Toleransi di Era Majapahit:
1. Sebuah Warisan Budaya
Majapahit merupakan salah satu kerajaan terbesar dan terkuat di Nusantara yang berdiri pada abad ke-13 hingga ke-16. Dikenal karena kekuatan politik dan militer, Majapahit juga terkenal sebagai pusat kebudayaan dan perdagangan. Salah satu aspek yang paling menarik dari kerajaan ini adalah toleransi beragama yang berkembang di dalam masyarakatnya. Dalam artikel ini, kita akan mengeksplorasi bagaimana toleransi beragama terwujud di era Majapahit dan dampaknya terhadap masyarakat saat itu serta warisannya hingga kini.

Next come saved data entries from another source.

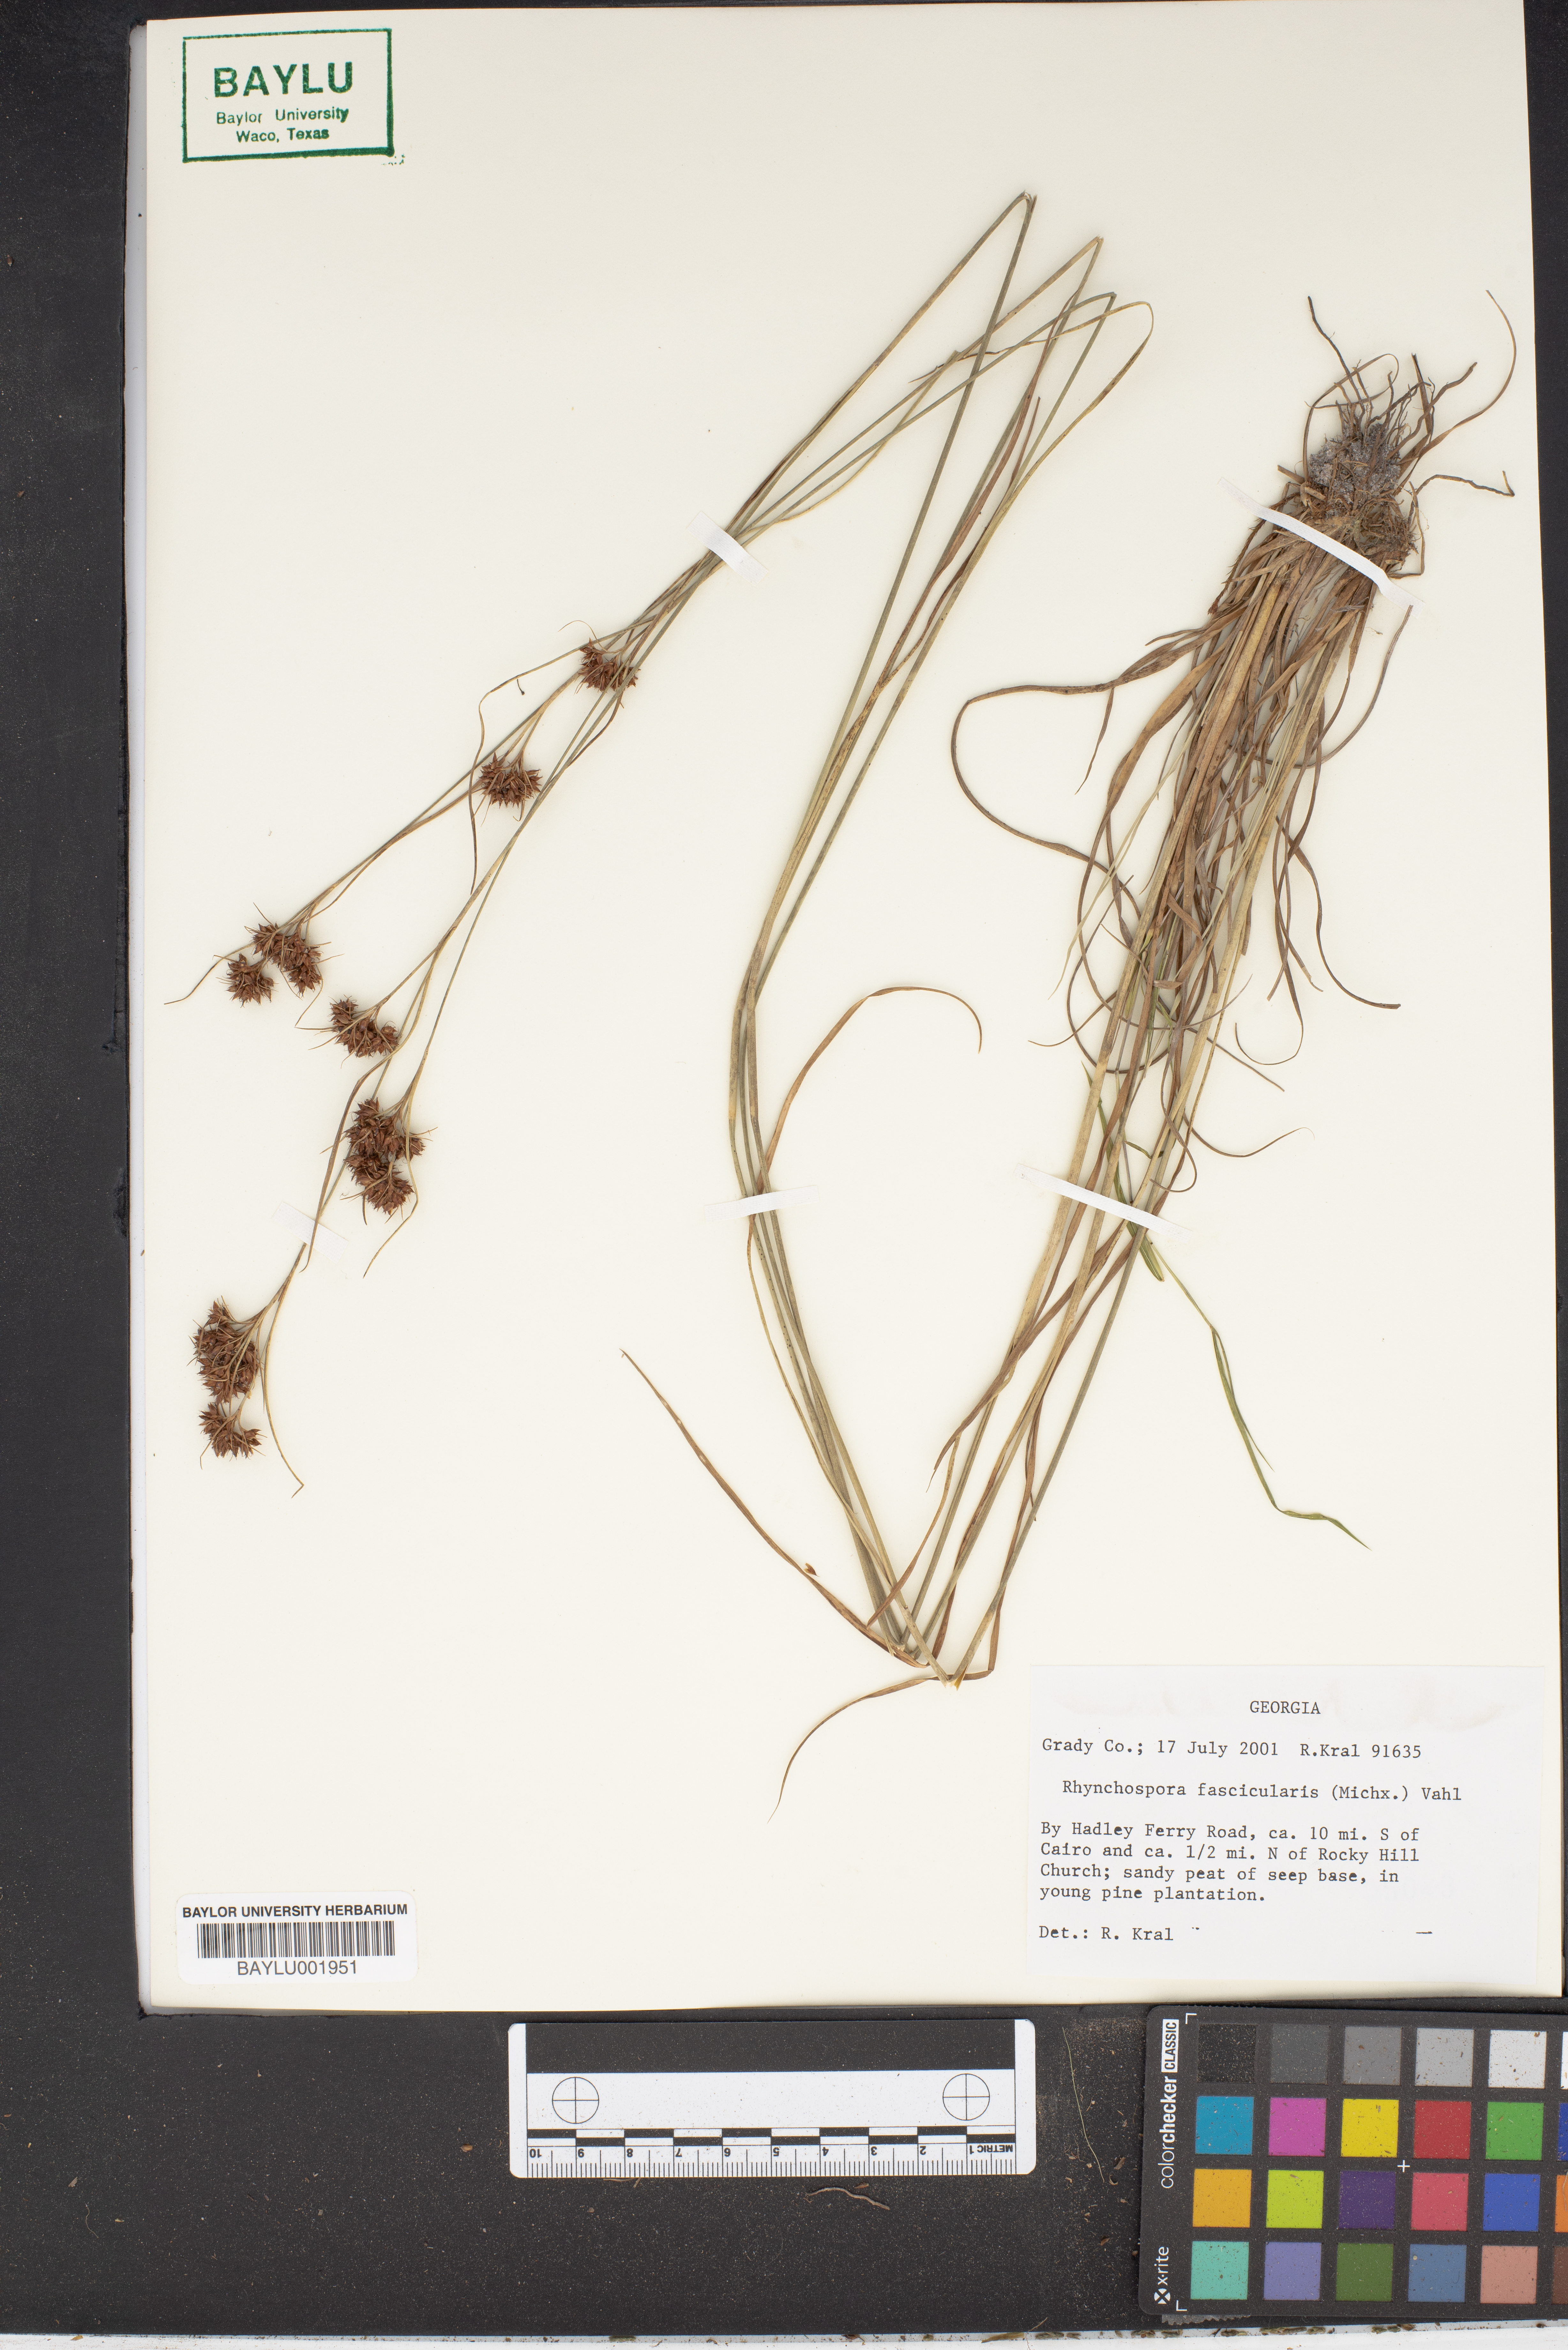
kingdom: Plantae
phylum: Tracheophyta
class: Liliopsida
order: Poales
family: Cyperaceae
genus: Rhynchospora
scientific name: Rhynchospora fascicularis
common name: Fascicled beak sedge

2. Keberagaman Agama di Majapahit
Majapahit didirikan oleh Raden Wijaya pada tahun 1293 dan mencapai puncak kejayaannya di bawah pemerintahan Raja Hayam Wuruk (1350--1389) dan Mahapatih Gajah Mada. Masyarakat Majapahit terdiri dari berbagai etnis dan agama, termasuk Hindu, Buddha, dan Islam. Meskipun mayoritas penduduk menganut Hindu dan Buddha, kepercayaan lokal serta tradisi animisme juga tetap dipraktikkan.
3. Kitab Sutasoma dan Semboyan Bhinneka Tunggal Ika
Kitab Sutasoma karya Empu Tantular merupakan salah satu karya sastra penting yang mencerminkan semangat toleransi di Majapahit. Dalam kitab ini terdapat semboyan "Bhinneka Tunggal Ika," yang berarti "berbeda-beda tetapi tetap satu." Semboyan ini menjadi simbol persatuan dalam keberagaman dan menunjukkan bahwa meskipun ada perbedaan agama dan budaya, masyarakat Majapahit mampu hidup berdampingan secara harmonis.
5. Praktik Toleransi dalam Kehidupan Sehari-Hari
Toleransi beragama di Majapahit tidak hanya sebatas teori, tetapi juga tercermin dalam praktik sehari-hari. Para pemimpin kerajaan seperti Raja Hayam Wuruk dan Gajah Mada menunjukkan sikap inklusif terhadap berbagai agama. Mereka tidak hanya menghormati ajaran Hindu dan Buddha tetapi juga memberikan ruang bagi pemeluk agama lain untuk menjalankan keyakinan mereka.
Misalnya, para rakyat Majapahit bebas memilih agama mana pun yang mereka inginkan. Bahkan, pernikahan antaragama juga terjadi. Hal ini menunjukkan bahwa masyarakat Majapahit menerima perbedaan sebagai bagian dari kehidupan mereka. Selain itu, pasar-pasar yang ramai di kota-kota besar seperti Trowulan menjadi tempat bertemunya berbagai budaya dan agama, menciptakan interaksi sosial yang positif.